Perluasan Tanggungjawab Produsen (Extended Producer Responsibility/
EPR) sangat terkait dengan konsep Replace (Rusmendro, 2003). EPR adalah
suatu pendekatan kebijakan yang dapat diterapkan untuk mendorong daur ulang sampah, dengan meminta produsen menggunakan kembali produk-produk dan
kemasannya. Kebijakan di atas memberikan insentif kepada mereka untuk mendesain ulang produk mereka agar memungkinkan untuk didaur-ulang, tanpa material-material yang berbahaya dan beracun. Meskipun demikian, EPR tidak selalu dapat dilaksanakan atau diimplementasikan, sebab sampai saat ini baru diprioritaskan untuk kasus pelarangan terhadap material-material yang berbahaya dan beracun serta produk yang bermasalah. Manajemen ekoefisiensi perlu diterapkan pada industri dengan Manajemen Faktor Empat, yaitu bahan baku yang bersumber dari alam dikurangi setengahnya (faktor nilai manfaat adalah dua kali) dan mentransformasikan bahan-bahan baku tersebut menjadi produk dengan nilai tambah dua kalinya (faktor nilai tambah dua kali). Dengan demikian, nilai tambah manfaat selanjutnya adalah empat kalinya (Gumbira-Sa’id, 2003). Salah satu bentuk transformasi adalah daur ulang, dan apabila produsen telah menerapkan hal tersebut, maka industri tersebut telah berperan dalam EPR melalui manajemen ekoefisiensi.

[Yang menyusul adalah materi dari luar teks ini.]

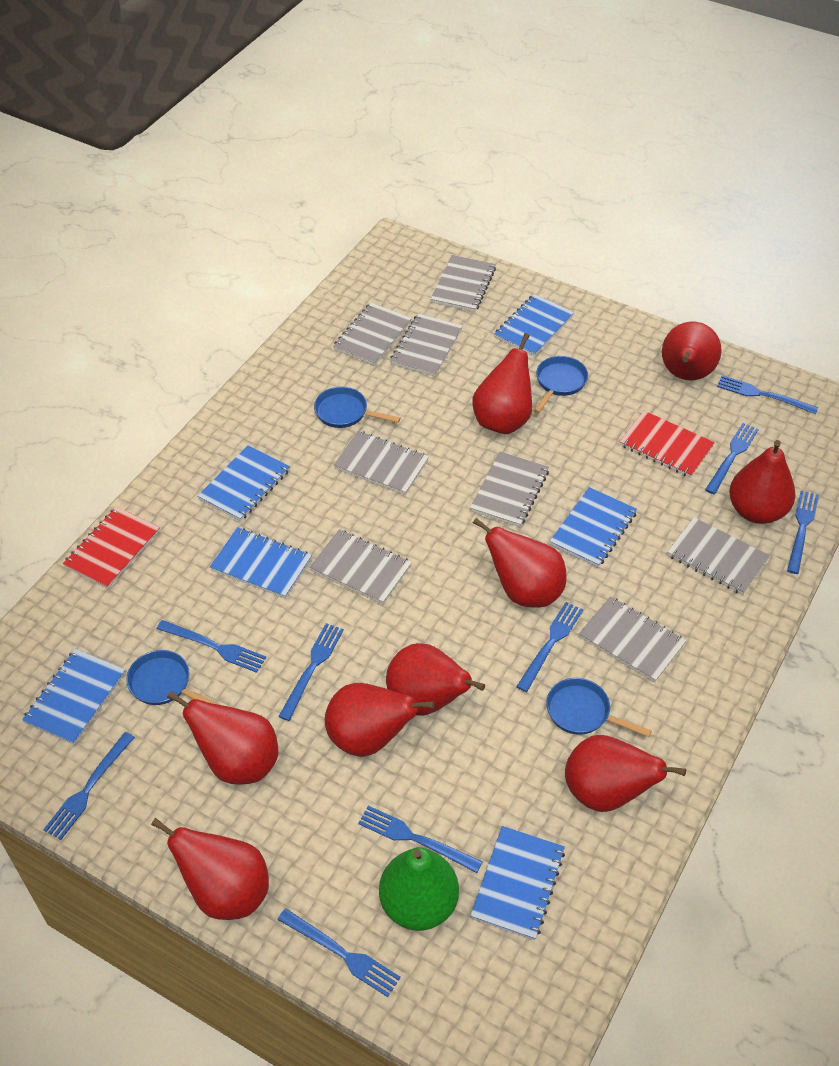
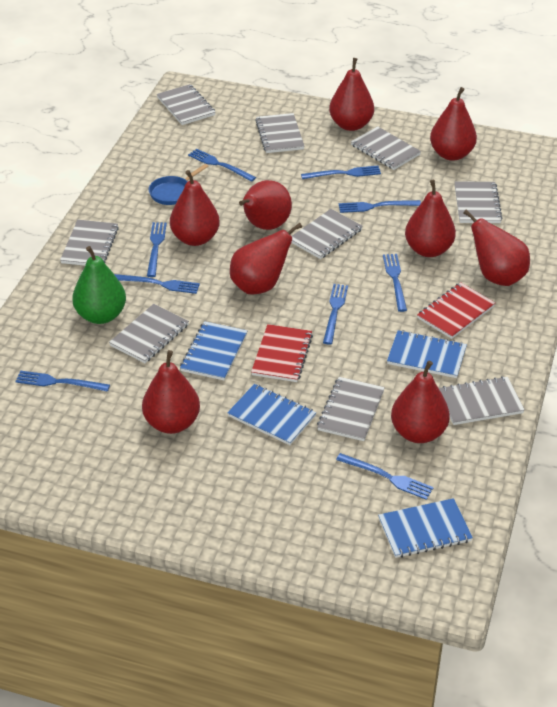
blue notebook: [22,649,125,745] [198,445,290,521] [210,527,312,599] [470,826,565,940] [494,294,574,356] [550,487,637,567] = 6 -> [180,321,247,380] [227,384,316,445] [378,498,473,558] [387,330,467,378] = 4
blue pan: [126,650,219,705] [314,387,401,428] [534,356,588,413] [546,678,652,737] = 4 -> [149,164,209,205] = 1
grey notebook: [309,529,412,604] [333,303,412,366] [333,431,429,495] [390,314,462,376] [431,255,496,312] [470,452,549,527] [579,596,686,682] [667,517,770,595] = 8 -> [60,220,119,266] [109,304,189,363] [157,84,215,125] [255,113,304,153] [291,209,363,259] [317,377,385,441] [351,126,421,170] [439,376,525,425] [455,181,503,223] = 9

Pengelolaan sampah yang tidak terpusat, melainkan tersebar di setiap wilayah, dapat memberikan beberapa keuntungan, antara lain: (a) jenis kegiatan daur ulang disesuaikan dengan potensi wilayah; (b) biaya transportasi dan pengumpulan sampah rendah; (c) pemerataan kegiatan ekonomi untuk mengatasi pengangguran; dan (d) pencemaran akibat air sampah dan bau pun dapat ditekan ke titik yang terendah, karena kuantitas sampah pada kawasan yang lebih sempit, relatif kecil dan komposisinya belum kompleks.